-- Opening Marker --

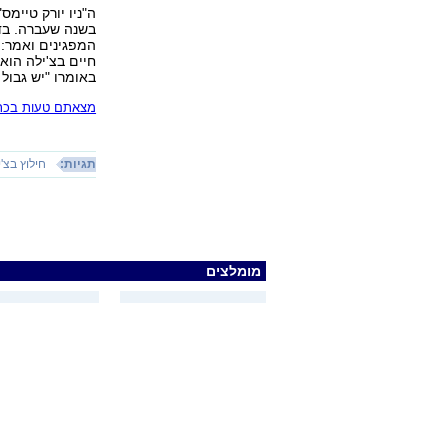
ה"ניו יורק טיימס
בשנה שעברה. בד
המפגינים ואמר: "
חיים בצ'ילה הוא
באומרו "יש גבול 
מצאתם טעות בכתב
תגיות:
חילוץ בצ'
מומלצים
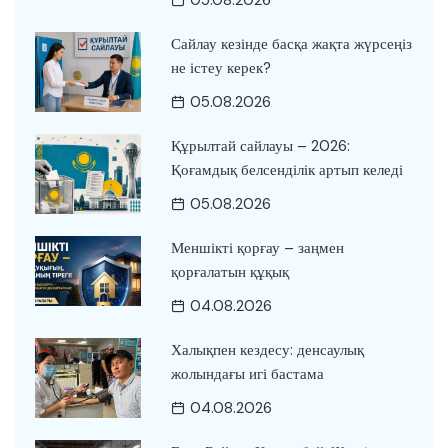
05.08.2026
Сайлау кезінде басқа жақта жүрсеңіз
не істеу керек?
05.08.2026
Құрылтай сайлауы – 2026:
Қоғамдық белсенділік артып келеді
05.08.2026
Меншікті қорғау – заңмен
қорғалатын құқық
04.08.2026
Халықпен кездесу: денсаулық
жолындағы игі бастама
04.08.2026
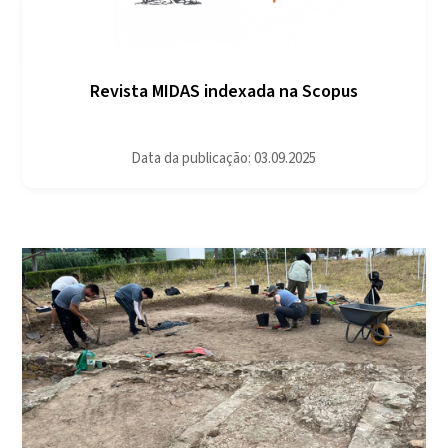
Revista MIDAS indexada na Scopus
Data da publicação: 03.09.2025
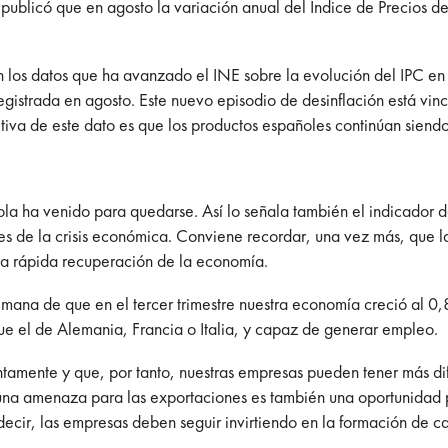
 publicó que en agosto la variación anual del Índice de Precios 
n los datos que ha avanzado el INE sobre la evolución del IPC en
egistrada en agosto. Este nuevo episodio de desinflación está vin
itiva de este dato es que los productos españoles continúan siend
la ha venido para quedarse. Así lo señala también el indicador d
s de la crisis económica. Conviene recordar, una vez más, que l
 y la rápida recuperación de la economía.
mana de que en el tercer trimestre nuestra economía creció al 0,
ue el de Alemania, Francia o Italia, y capaz de generar empleo.
mente y que, por tanto, nuestras empresas pueden tener más difi
na amenaza para las exportaciones es también una oportunidad 
decir, las empresas deben seguir invirtiendo en la formación de c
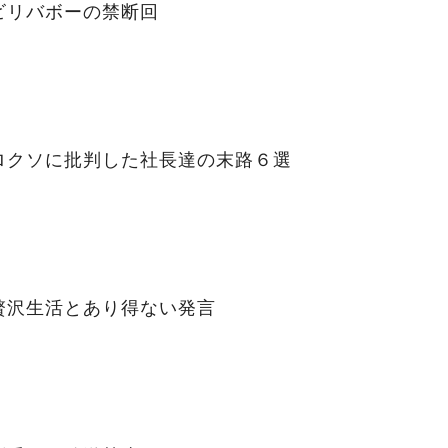
ビリバボーの禁断回
ロクソに批判した社長達の末路６選
贅沢生活とあり得ない発言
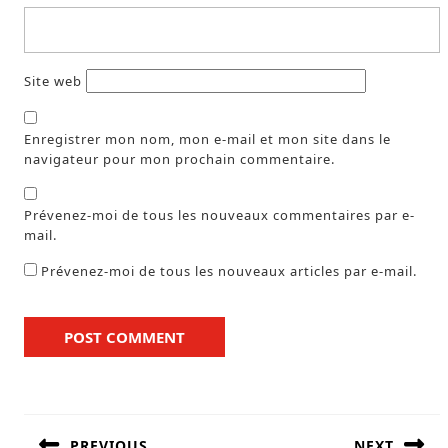
Site web
Enregistrer mon nom, mon e-mail et mon site dans le
navigateur pour mon prochain commentaire.
Prévenez-moi de tous les nouveaux commentaires par e-
mail.
Prévenez-moi de tous les nouveaux articles par e-mail.
PREVIOUS
NEXT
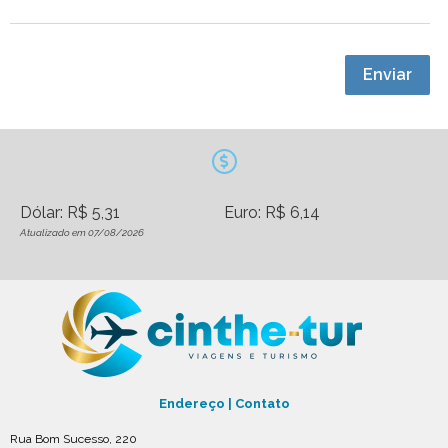
Enviar
Dólar: R$ 5,31
Euro: R$ 6,14
Atualizado em 07/08/2026
Endereço | Contato
Rua Bom Sucesso, 220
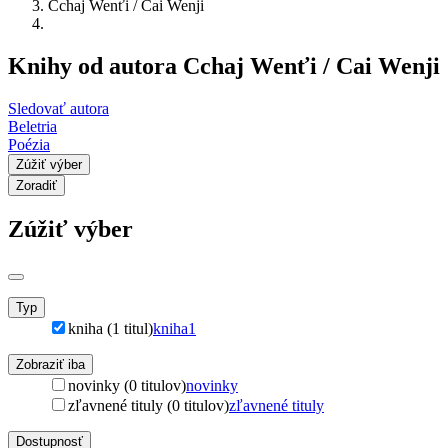
Cchaj Wenťi / Cai Wenji
Knihy od autora Cchaj Wenťi / Cai Wenji
Sledovať autora
Beletria
Poézia
Zúžiť výber
Zoradiť
Zúžiť výber
Typ
kniha (1 titul)
kniha
1
Zobraziť iba
novinky (0 titulov)
novinky
zľavnené tituly (0 titulov)
zľavnené tituly
Dostupnosť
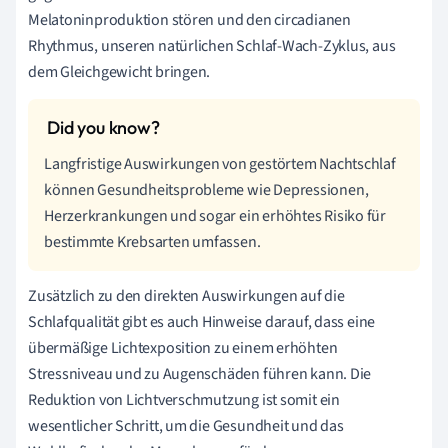
Melatoninproduktion stören und den circadianen
Rhythmus, unseren natürlichen Schlaf-Wach-Zyklus, aus
dem Gleichgewicht bringen.
Langfristige Auswirkungen von gestörtem Nachtschlaf
können Gesundheitsprobleme wie Depressionen,
Herzerkrankungen und sogar ein erhöhtes Risiko für
bestimmte Krebsarten umfassen.
Zusätzlich zu den direkten Auswirkungen auf die
Schlafqualität gibt es auch Hinweise darauf, dass eine
übermäßige Lichtexposition zu einem erhöhten
Stressniveau und zu Augenschäden führen kann. Die
Reduktion von Lichtverschmutzung ist somit ein
wesentlicher Schritt, um die Gesundheit und das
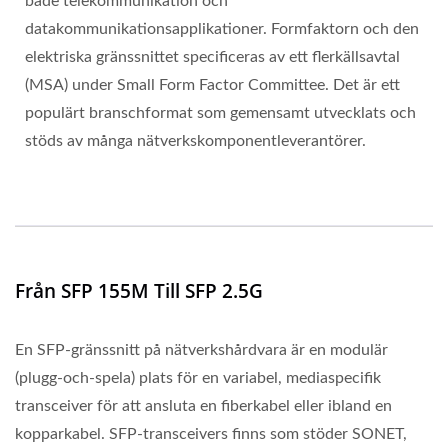
både telekommunikation och
datakommunikationsapplikationer. Formfaktorn och den
elektriska gränssnittet specificeras av ett flerkällsavtal
(MSA) under Small Form Factor Committee. Det är ett
populärt branschformat som gemensamt utvecklats och
stöds av många nätverkskomponentleverantörer.
Från SFP 155M Till SFP 2.5G
En SFP-gränssnitt på nätverkshårdvara är en modulär
(plugg-och-spela) plats för en variabel, mediaspecifik
transceiver för att ansluta en fiberkabel eller ibland en
kopparkabel. SFP-transceivers finns som stöder SONET,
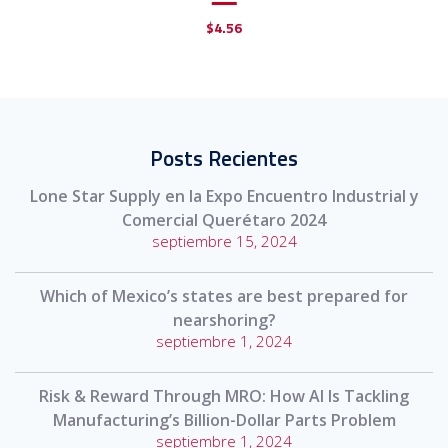
$
4.56
Posts Recientes
Lone Star Supply en la Expo Encuentro Industrial y
Comercial Querétaro 2024
septiembre 15, 2024
Which of Mexico’s states are best prepared for
nearshoring?
septiembre 1, 2024
Risk & Reward Through MRO: How AI Is Tackling
Manufacturing’s Billion-Dollar Parts Problem
septiembre 1, 2024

-- Closing Marker --

Reproduce the lines above with "Zúžiť výber" swapped for "Filtrovať" wherever it occurs, changing nothing else. Omit the pictures.

ה"ניו יורק טיימס
בשנה שעברה. בד
המפגינים ואמר: "
חיים בצ'ילה הוא
באומרו "יש גבול 
מצאתם טעות בכתב
תגיות:
חילוץ בצ'
מומלצים
05.08.2026
Сайлау кезінде басқа жақта жүрсеңіз
не істеу керек?
05.08.2026
Құрылтай сайлауы – 2026:
Қоғамдық белсенділік артып келеді
05.08.2026
Меншікті қорғау – заңмен
қорғалатын құқық
04.08.2026
Халықпен кездесу: денсаулық
жолындағы игі бастама
04.08.2026
Revista MIDAS indexada na Scopus
Data da publicação: 03.09.2025
 publicó que en agosto la variación anual del Índice de Precios 
n los datos que ha avanzado el INE sobre la evolución del IPC en
egistrada en agosto. Este nuevo episodio de desinflación está vin
itiva de este dato es que los productos españoles continúan siend
la ha venido para quedarse. Así lo señala también el indicador d
s de la crisis económica. Conviene recordar, una vez más, que l
 y la rápida recuperación de la economía.
mana de que en el tercer trimestre nuestra economía creció al 0,
ue el de Alemania, Francia o Italia, y capaz de generar empleo.
mente y que, por tanto, nuestras empresas pueden tener más difi
na amenaza para las exportaciones es también una oportunidad 
decir, las empresas deben seguir invirtiendo en la formación de c
ビリバボーの禁断回
ロクソに批判した社長達の末路６選
贅沢生活とあり得ない発言
Site web
Enregistrer mon nom, mon e-mail et mon site dans le
navigateur pour mon prochain commentaire.
Prévenez-moi de tous les nouveaux commentaires par e-
mail.
Prévenez-moi de tous les nouveaux articles par e-mail.
PREVIOUS
NEXT
Enviar
Dólar: R$ 5,31
Euro: R$ 6,14
Atualizado em 07/08/2026
Endereço | Contato
Rua Bom Sucesso, 220
Cchaj Wenťi / Cai Wenji
Knihy od autora Cchaj Wenťi / Cai Wenji
Sledovať autora
Beletria
Poézia
Filtrovať
Zoradiť
Filtrovať
Typ
kniha (1 titul)
kniha
1
Zobraziť iba
novinky (0 titulov)
novinky
zľavnené tituly (0 titulov)
zľavnené tituly
Dostupnosť
Melatoninproduktion stören und den circadianen
Rhythmus, unseren natürlichen Schlaf-Wach-Zyklus, aus
dem Gleichgewicht bringen.
Langfristige Auswirkungen von gestörtem Nachtschlaf
können Gesundheitsprobleme wie Depressionen,
Herzerkrankungen und sogar ein erhöhtes Risiko für
bestimmte Krebsarten umfassen.
Zusätzlich zu den direkten Auswirkungen auf die
Schlafqualität gibt es auch Hinweise darauf, dass eine
übermäßige Lichtexposition zu einem erhöhten
Stressniveau und zu Augenschäden führen kann. Die
Reduktion von Lichtverschmutzung ist somit ein
wesentlicher Schritt, um die Gesundheit und das
både telekommunikation och
datakommunikationsapplikationer. Formfaktorn och den
elektriska gränssnittet specificeras av ett flerkällsavtal
(MSA) under Small Form Factor Committee. Det är ett
populärt branschformat som gemensamt utvecklats och
stöds av många nätverkskomponentleverantörer.
Från SFP 155M Till SFP 2.5G
En SFP-gränssnitt på nätverkshårdvara är en modulär
(plugg-och-spela) plats för en variabel, mediaspecifik
transceiver för att ansluta en fiberkabel eller ibland en
kopparkabel. SFP-transceivers finns som stöder SONET,
$
4.56
Posts Recientes
Lone Star Supply en la Expo Encuentro Industrial y
Comercial Querétaro 2024
septiembre 15, 2024
Which of Mexico’s states are best prepared for
nearshoring?
septiembre 1, 2024
Risk & Reward Through MRO: How AI Is Tackling
Manufacturing’s Billion-Dollar Parts Problem
septiembre 1, 2024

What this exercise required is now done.